Here, the district court explained its reasons for adjudicating D.K. delinquent and for placing him at a group home. The district court noted that as part of the juvenile-delinquency proceedings, an inpatient treatment center had completed a full psychological evaluation of D.K., diagnosed him with mood disorder and polysubstance abuse, and prescribed medication for the mood disorder. D.K. had previously been diagnosed with Attention Deficit Hyperactivity Disorder (ADHD) and other disorders. The district court found that prior to these proceedings, D.K. had participated in day treatment programs and in-home counseling, but this treatment was not successful; notably, during this time D.K. attempted suicide at least once and continued to engage in self-mutilation. The district court also found that D.K. needed 24-hour supervision, and while D.K.’s father, a single parent, could provide proper supervision for D.K. when he was at home, he could not supervise D.K. when he worked the nightshift.
Appellant contends that neither 24-hour supervision nor placement in a group home is necessary because D.K.’s mental health is stable and there is no indication that he is or was suicidal at the time of the district court’s decision. But the record indicates that at the time of the court’s decision, D.K. continued to engage in self-mutilation, including evidence that D.K. cut his arm with a knife from a dinner tray while he was undergoing the psychological evaluation at the inpatient treatment center.
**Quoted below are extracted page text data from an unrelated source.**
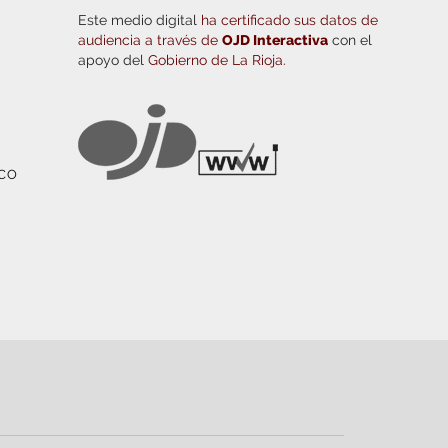
Este medio digital
ha certificado sus datos de
audiencia a través de
OJD Interactiva
con el
apoyo del
Gobierno de La Rioja.
ICO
The record also indicates that D.K. has a history of “palming,” or pretending to take, his prescribed medication. Because the record shows that D.K.’s mental stability and progress cannot be guaranteed without constant supervision, we reject appellant’s argument that the evidence in the record does not support the district court’s disposition order placing D.K. in a group home.
But notwithstanding the district court’s explanation and the evidence in the record supporting the disposition order, the district court’s failure to make the necessary written findings requires us to reverse and remand. See In re Welfare of L.B., 404 N.W.2d 341, 346 (Minn. App. 1987) (stating that omissions of written findings constitutes reversible error even if the record indicates that the district court considered options and had good reasons for its decision). We are mindful that several months have passed since the district court’s October 2003 disposition order and that the district court and the parties anticipated that D.K.’s placement in the group home would be temporary, with the goal being the return of a rehabilitated D.K. to his home. Therefore, on remand, the district court may reassess its disposition order in such proceedings as it deems appropriate. And if the district court determines that placement at the group home is still appropriate, it must make appropriate findings as required by Minn. Stat. § 260B.198, subd. 1, and Minn. R. Juv. Delinq. P. 15.05.
Reversed and remanded.
* Retired judge of the Minnesota Court of Appeals, serving by appointment pursuant to Minn. Const. art. VI, § 10.